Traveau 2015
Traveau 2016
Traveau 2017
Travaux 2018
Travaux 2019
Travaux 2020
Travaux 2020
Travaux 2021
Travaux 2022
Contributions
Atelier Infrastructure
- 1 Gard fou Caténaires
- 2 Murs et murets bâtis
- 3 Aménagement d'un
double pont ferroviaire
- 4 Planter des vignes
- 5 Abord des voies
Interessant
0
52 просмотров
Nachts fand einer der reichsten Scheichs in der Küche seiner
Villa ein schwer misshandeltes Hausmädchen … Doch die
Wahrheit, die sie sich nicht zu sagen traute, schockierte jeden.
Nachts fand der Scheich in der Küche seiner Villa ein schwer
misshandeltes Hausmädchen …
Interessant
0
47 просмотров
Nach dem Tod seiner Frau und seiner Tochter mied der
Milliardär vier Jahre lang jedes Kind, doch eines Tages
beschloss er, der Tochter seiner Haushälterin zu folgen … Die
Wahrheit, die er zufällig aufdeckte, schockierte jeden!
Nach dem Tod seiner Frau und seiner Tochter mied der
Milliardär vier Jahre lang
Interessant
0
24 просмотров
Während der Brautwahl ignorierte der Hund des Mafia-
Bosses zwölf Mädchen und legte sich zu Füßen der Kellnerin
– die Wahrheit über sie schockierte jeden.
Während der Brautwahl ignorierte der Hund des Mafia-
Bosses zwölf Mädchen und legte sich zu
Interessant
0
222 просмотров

---

Every record is to be written out verbatim.

Traveau 2015
Traveau 2016
Traveau 2017
Travaux 2018
Travaux 2019
Travaux 2020
Travaux 2020
Travaux 2021
Travaux 2022
Contributions
Atelier Infrastructure
- 1 Gard fou Caténaires
- 2 Murs et murets bâtis
- 3 Aménagement d'un
double pont ferroviaire
- 4 Planter des vignes
- 5 Abord des voies
Interessant
0
52 просмотров
Nachts fand einer der reichsten Scheichs in der Küche seiner
Villa ein schwer misshandeltes Hausmädchen … Doch die
Wahrheit, die sie sich nicht zu sagen traute, schockierte jeden.
Nachts fand der Scheich in der Küche seiner Villa ein schwer
misshandeltes Hausmädchen …
Interessant
0
47 просмотров
Nach dem Tod seiner Frau und seiner Tochter mied der
Milliardär vier Jahre lang jedes Kind, doch eines Tages
beschloss er, der Tochter seiner Haushälterin zu folgen … Die
Wahrheit, die er zufällig aufdeckte, schockierte jeden!
Nach dem Tod seiner Frau und seiner Tochter mied der
Milliardär vier Jahre lang
Interessant
0
24 просмотров
Während der Brautwahl ignorierte der Hund des Mafia-
Bosses zwölf Mädchen und legte sich zu Füßen der Kellnerin
– die Wahrheit über sie schockierte jeden.
Während der Brautwahl ignorierte der Hund des Mafia-
Bosses zwölf Mädchen und legte sich zu
Interessant
0
222 просмотров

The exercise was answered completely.